Texto de origen =
%%

El mismo día que comenzó la prueba de admisión para el carnaval 2023, en San Juan, Puerto Rico, se cantó una conocida despedida. De esas retiradas clásicas, icónicas, que se repiten y se comentan en cada asado. Se busca la vuelta. Se cambia. Se intenta. Se termina para volver a empezar, pero la misma melodía sigue resonando desde 1986. Otra vez, el Mundial lo vemos por televisión.

Matemáticamente hay chances y toda la bola. Quedan los partidos ante Estados Unidos y México de local en febrero. Habría que ganar los dos, y a los aztecas por más de 20. Y encima, esperar algún resultado que caiga del cielo. Las posibilidades exceden, incluso, al cajón de los milagros.

Esta ventana era clave y quedó tan abierta que el viento arrasó con todo. No hubo resultados, juego ni rebeldía. La imagen fue muy magra y las derrotas consecutivas ante México y Puerto Rico, dos rivales directos, entonaron la bajada.

Ante los boricuas este lunes, Uruguay hizo un primer cuarto casi perfecto. Con cambios en las cortinas directas entre todos los defensores a excepción de Esteban Batista y una buena custodia del rebote en el aro propio con Gonzalo Iglesias y Emiliano Serres colaborando en el rubro. Esto les quitó vértigo y verticalidad a las ofensivas locales.

El ala pivot del Clavijo español puso dos bombas para dar apertura, en un equipo que ganó espacios y siempre eligió generar desde Batista, tanto en los posteos como en las caídas del pick. Cuando el capitán juntó gente en la pintura, aparecieron descargas y pases extras, además de buenos porcentajes que ilusionaron al irse 23-12 al primer descanso.

El gran desafío de cada enfrentamiento ante equipos centroamericanos es la lucha por el control del ritmo. Uruguay necesita “embolar” el partido, hacerlo lento y tedioso. Los boricuas disfrutan de ofensivas rápidas, correr y tirar, ingresar en el vértigo en que se sienten a gusto.

La salida de Batista a descansar hizo que el equipo de Magnano perdiera el norte ofensivo. No hubo plan B para generar. Nadie fue capaz de sacarle el balón de las manos con criterio a Fitipaldo o Granger para que estos aportaran desde la salida de cortinas indirectas. Se perdió rapidísimo la línea de juego.

Robos, ataques rápidos y ocho puntos de Stephen Thompson alcanzaron. Puerto Rico, sin haber pasado, ya había quebrado el trámite. Uruguay estuvo trancadazo ofensivamente, sólo anotó dos goles de campo en 15 minutos. La virtud de poner al rival rápido en colectivas se volvió falencia con el bajo porcentaje de libres (65%). No se veía el camino. Llegar seis abajo al descanso largo fue una medalla de oro muy parecida a la que ganó Rubén con Argentina en los Juegos Olímpicos de Atenas.

%%

Qué hacer = Vuelve a escribir el fragmento del texto sobre el partido de Uruguay que empieza en las palabras "La salida de Batista" y termina después de "línea de juego.". Las entradas no tienen nada que ver con esto.

Entradas =
%%

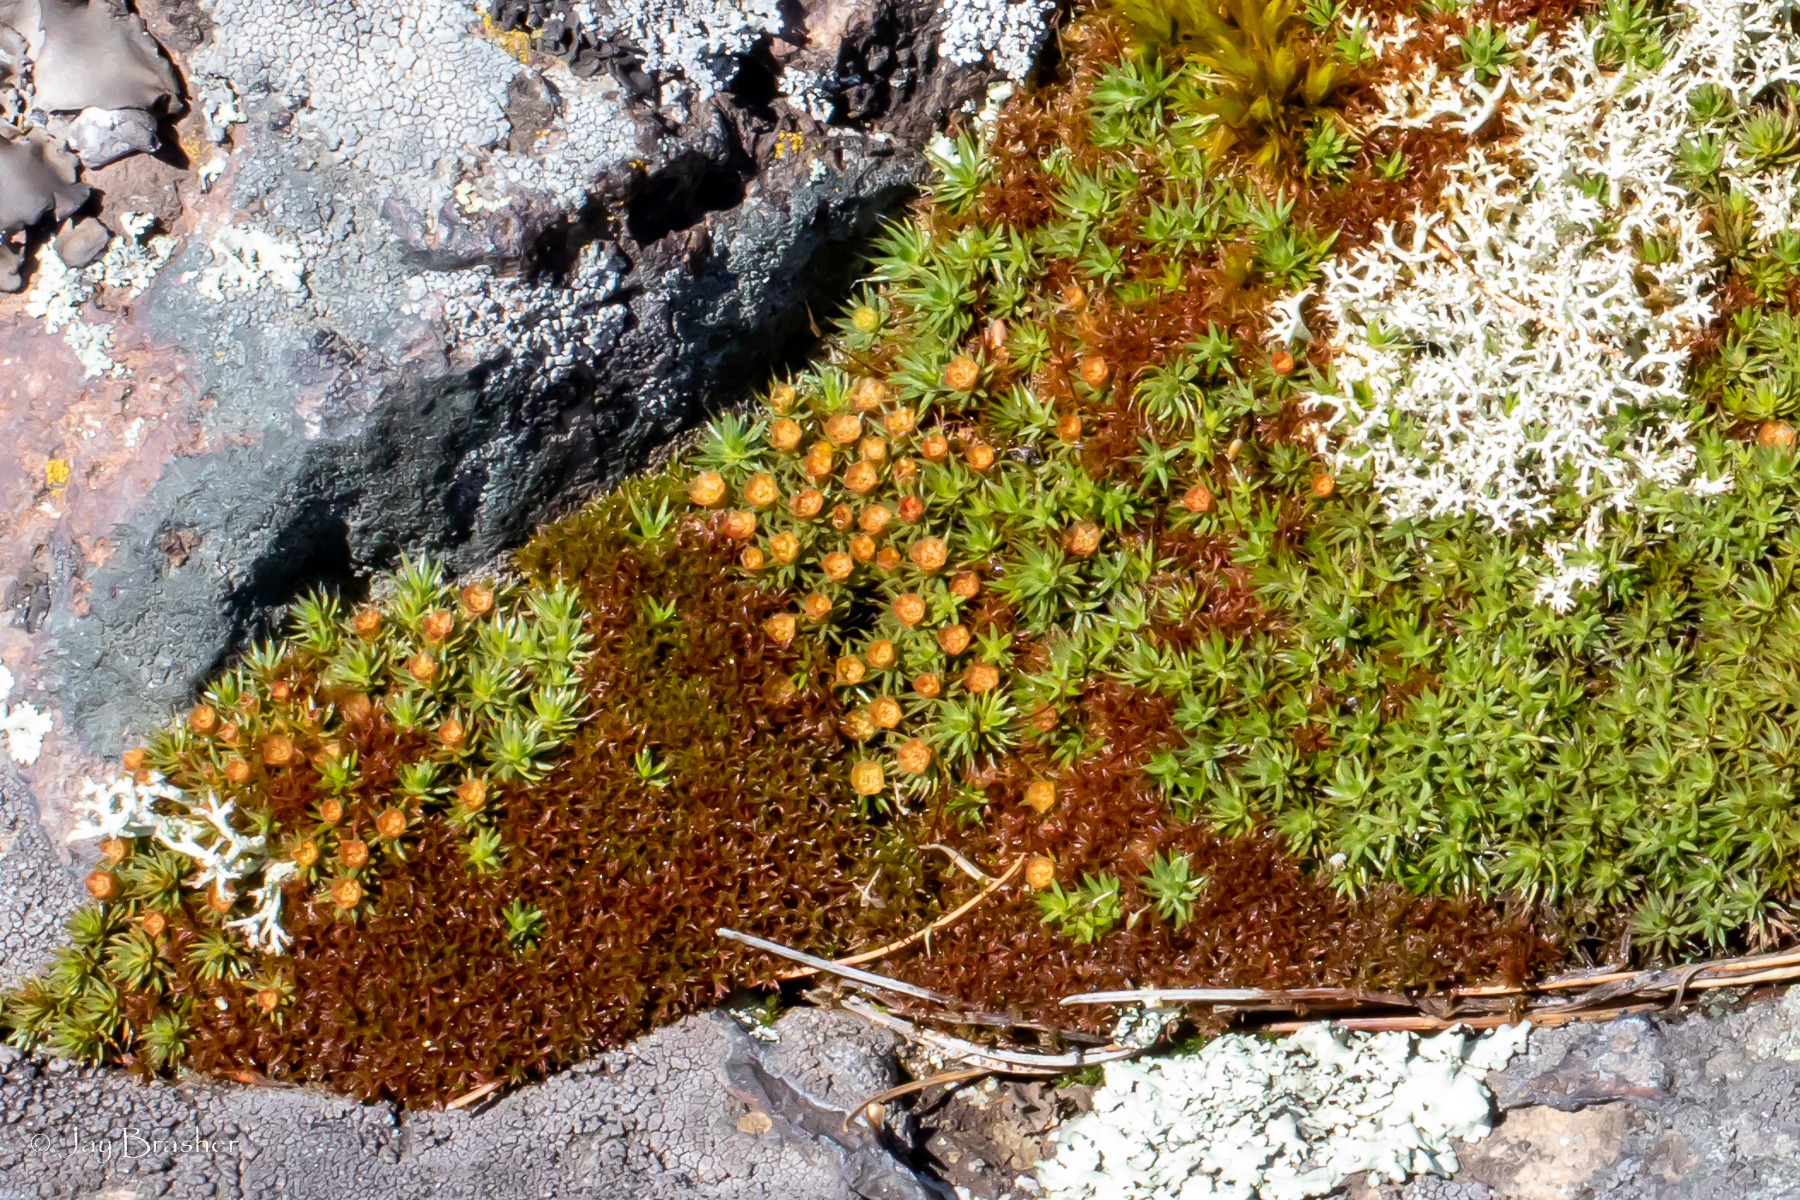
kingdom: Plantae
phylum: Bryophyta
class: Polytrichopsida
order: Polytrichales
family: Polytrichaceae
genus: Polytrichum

%%
%%

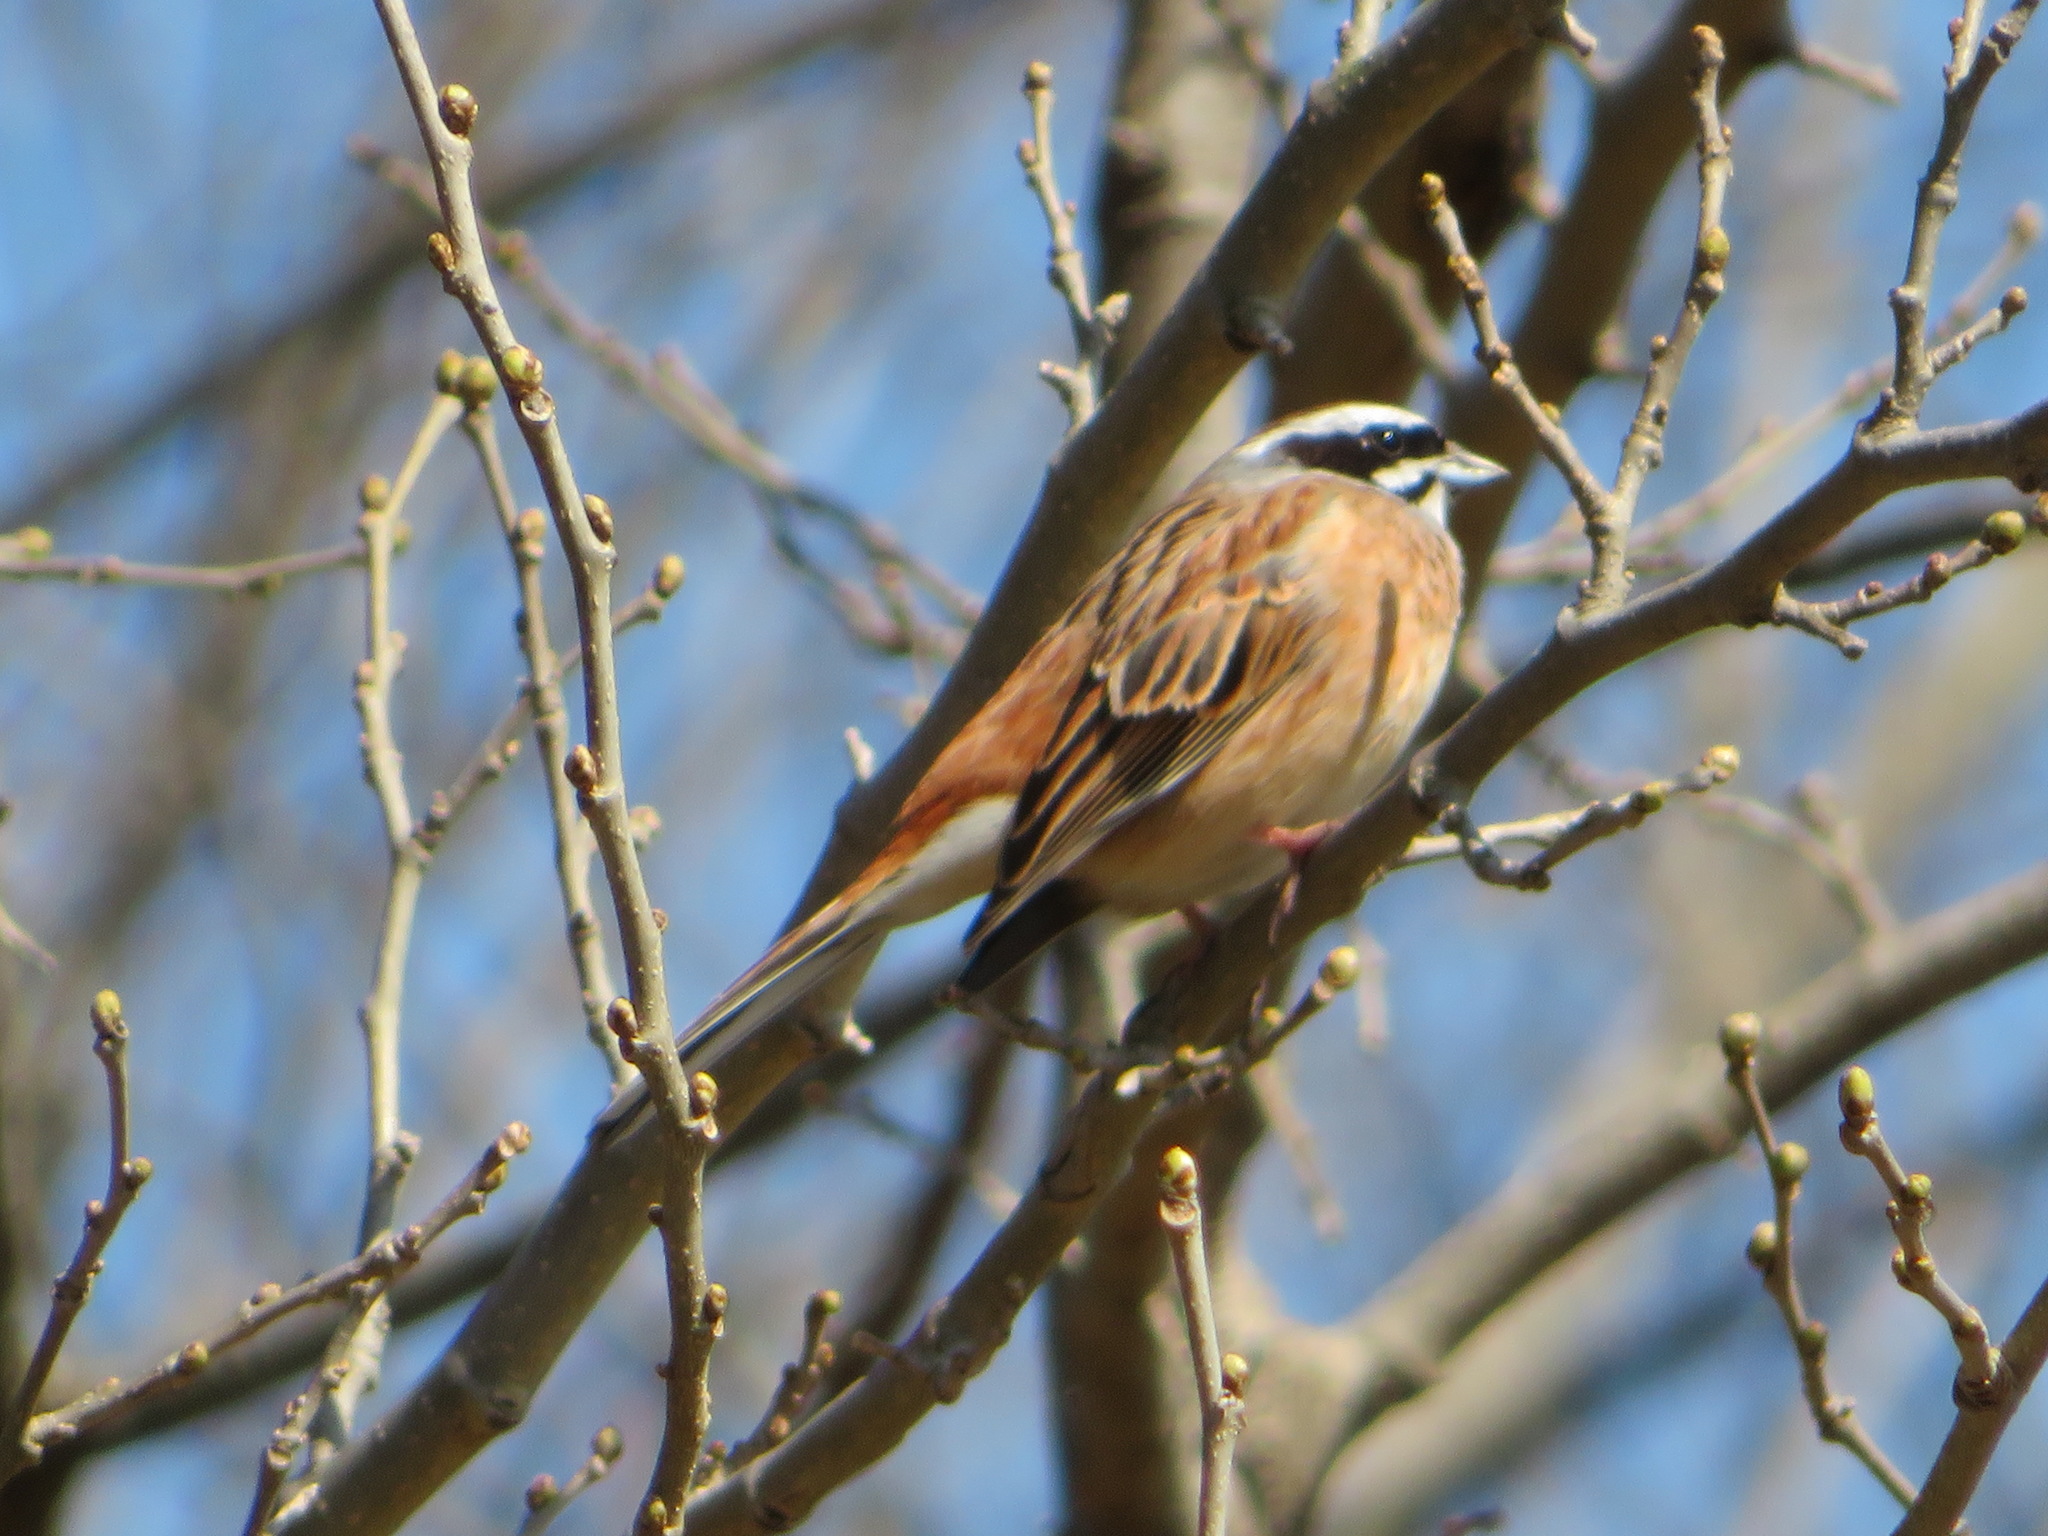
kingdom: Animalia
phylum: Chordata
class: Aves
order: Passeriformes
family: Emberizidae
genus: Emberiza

%%

Resultado =
La salida de Batista a descansar hizo que el equipo de Magnano perdiera el norte ofensivo. No hubo plan B para generar. Nadie fue capaz de sacarle el balón de las manos con criterio a Fitipaldo o Granger para que estos aportaran desde la salida de cortinas indirectas. Se perdió rapidísimo la línea de juego.